The Arena

It is not the critic who counts; not the man who points out how the strong man stumbles, or where the doer of deeds could have done them better. The credit belongs to the man who is actually in the arena, whose face is marred by dust and sweat and blood; who strives valiantly; who errs, who comes short again and again, because there is no effort without error and shortcoming; but who does actually strive to do the deeds; who knows great enthusiasms, the great devotions; who spends himself in a worthy cause; who at the best knows in the end the triumph of high achievement, and who at the worst, if he fails, at least fails while daring greatly, so that his place shall never be with those cold and timid souls who neither know victory nor defeat.

— Teddy Roosevelt, 1910

I spent the past weekend in Nashville being newly re-inspired for American democracy: convening with 400 bright, passionate, and patriotic souls, making their way from 30 different states on three weeks’ notice to a summit assembled in due November 9th urgency, to learn, engage, and commit to political candidacy and as well as other forms of civic participation.

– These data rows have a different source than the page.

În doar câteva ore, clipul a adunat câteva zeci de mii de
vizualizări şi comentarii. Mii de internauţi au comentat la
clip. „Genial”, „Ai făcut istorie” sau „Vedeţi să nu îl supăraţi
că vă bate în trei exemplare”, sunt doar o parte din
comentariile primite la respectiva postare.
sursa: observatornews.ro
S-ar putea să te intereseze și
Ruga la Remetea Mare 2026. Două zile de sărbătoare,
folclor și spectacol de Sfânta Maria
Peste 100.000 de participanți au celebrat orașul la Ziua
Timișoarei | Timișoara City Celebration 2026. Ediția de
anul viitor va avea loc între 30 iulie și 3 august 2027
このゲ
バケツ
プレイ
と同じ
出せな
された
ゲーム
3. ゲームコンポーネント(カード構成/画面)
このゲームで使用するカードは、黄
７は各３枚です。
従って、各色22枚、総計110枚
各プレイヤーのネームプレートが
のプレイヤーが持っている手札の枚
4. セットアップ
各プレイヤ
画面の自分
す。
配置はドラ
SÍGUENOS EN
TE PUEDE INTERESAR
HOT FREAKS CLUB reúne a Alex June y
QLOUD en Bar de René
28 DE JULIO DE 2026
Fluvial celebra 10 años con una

There are more than 500,000 elected offices in the United States. We need talented, authentic individuals putting themselves into the political arena, and to develop the systems of strategy and support to make them successful. Most media attention fixates on federal government, particularly the executive office, but that belies all the hard work of governance and progress that is so critical at the state and local levels too. And ultimately, it is about making that progress. It’s not about left or right; it’s about forward.

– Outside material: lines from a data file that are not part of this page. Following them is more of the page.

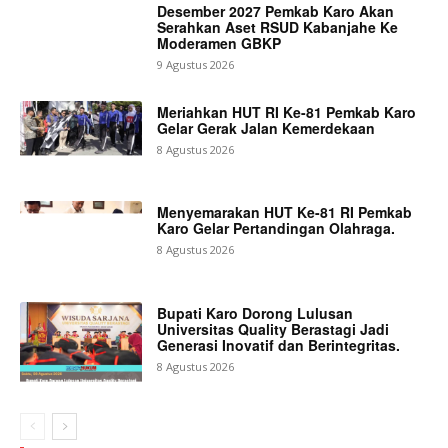
Desember 2027 Pemkab Karo Akan
Serahkan Aset RSUD Kabanjahe Ke
Moderamen GBKP
9 Agustus 2026
Meriahkan HUT RI Ke-81 Pemkab Karo
Gelar Gerak Jalan Kemerdekaan
8 Agustus 2026
Menyemarakan HUT Ke-81 RI Pemkab
Karo Gelar Pertandingan Olahraga.
8 Agustus 2026
Bupati Karo Dorong Lulusan
Universitas Quality Berastagi Jadi
Generasi Inovatif dan Berintegritas.
8 Agustus 2026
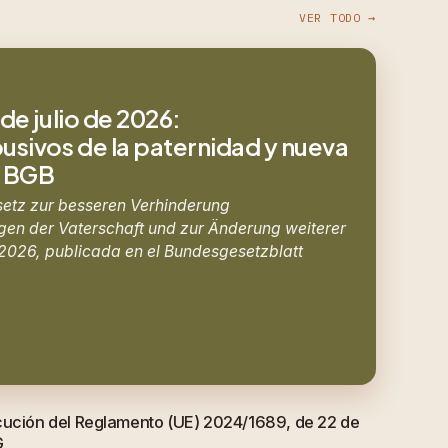
VER TODO →
de julio de 2026:
sivos de la paternidad y nueva
8 BGB
setz zur besseren Verhinderung
en der Vaterschaft und zur Änderung weiterer
e 2026, publicada en el Bundesgesetzblatt
cución del Reglamento (UE) 2024/1689, de 22 de
G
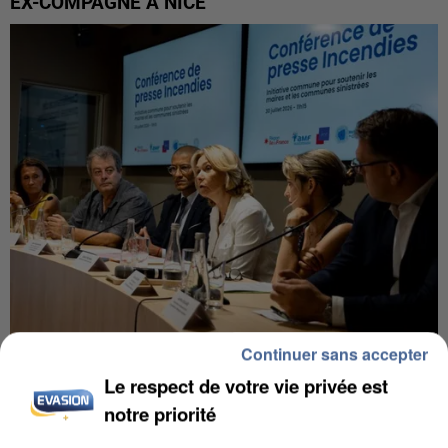
EX-COMPAGNE À NICE
Continuer sans accepter
INCENDIES : L’ÎLE-DE-FRANCE LANCE UN ÉLAN
Le respect de votre vie privée est
DE SOLIDARITÉ AVEC LES...
notre priorité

We heard from speakers like Florida Congresswoman-elect Stephanie Murphy, who rose from humble beginnings as a boat refugee from Vietnam to step up to her first run for elected office only this summer; unseated a 12-term incumbent; and will be the first Vietnamese woman in Congress. She was first prompted to public service by the 9/11 attacks, and then to a congressional run after seeing her representative take a check from the gun lobby just two days after the horror of the Pulse nightclub shootings, right in their own neighborhood. And Missouri Secretary of State Jason Kander, who is just coming off an impressively strong race for Missouri Senator (though as a Democratic candidate, he did ultimately lose the very red state); he spoke humorously but pointedly about the value of authenticity, a theme that was echoed in the remarks of many subsequent speakers. Including those of Stockton, CA Mayor-elect Michael Tubbs, who will be the city’s first black mayor and the youngest to the hold the office, at 26; in an age of social media and wide dissemination of salacious stories, Tubbs’s indiscretion on display was a DUI just two years prior, while serving as a city councilman. But he owned up to it and could be very real with the community about the fact that everyone makes mistakes—and more importantly than that, people are more than the worst thing they’ve ever done.

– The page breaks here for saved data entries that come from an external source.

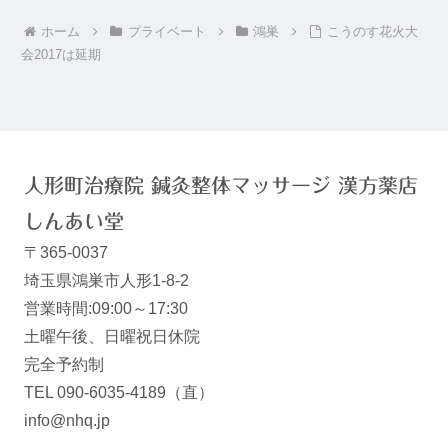
ホーム
プライベート
鴻巣
こうのす花火大
会2017は延期
人形町治療院 鍼灸整体マッサージ 漢方薬店
しんあい堂
〒365-0037
埼玉県鴻巣市人形1-8-2
営業時間:09:00～17:30
土曜午後、日曜祝日休院
完全予約制
TEL 090-6035-4189（直）
info@nhq.jp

It was also good to hear about the ways in which others can support, those for whom political office isn’t in the cards. Congresswoman-elect Murphy broke down the process of a successful candidacy in three parts: message, money, machine. There’s the work that goes into designing a platform that’s compelling, that speaks to the concerns of constituents, that elevates important conversations. There’s the long, tedious, cruel necessity of fundraising, a task even more so difficult for upstart, first-time candidates. There’s the field and canvassing machine that has to be on the ground, getting out the message and getting out the vote. And of course that’s not even to speak of all the work after election; officials need staffers to help them research, design, and implement policy. These are all opportunities for us to take part and to serve, and there are so many more…

I haven’t yet had enough time to process everything I took away from the summit, and really there was so, so much more, but at the very least I’ve deepened my November 9th resolve to genuinely take on my American civic duties, and I have a new network of people with which to follow through on that commitment.

Published by

One thought on “The Arena

  1. The Arena is a state of mind where this version of capitalism is failing to be replaced by something else, one in which education, work, politics and the entire way we do things change and is disrupted by the blockchain, quantum computing, AI, and a post-Trump value system. In that world, there’s an order to ethics, an analytics of leadership that ensures corruption would be impossible. That world is a ways away for us who measure our lives in weeks and by causes, but it’s as inevitable as the reaction against anti-globalization.

    That’s an interesting Event you attended though. The climate is ripe for new independent parties and a restructuring of the two-party state (which is itself highly undemocratic). The future candidate in my opinion, must be a Millennial and preferably be a woman, grounded in a greater vision with more future coherence than the “revolution” that Bernie Sanders represents.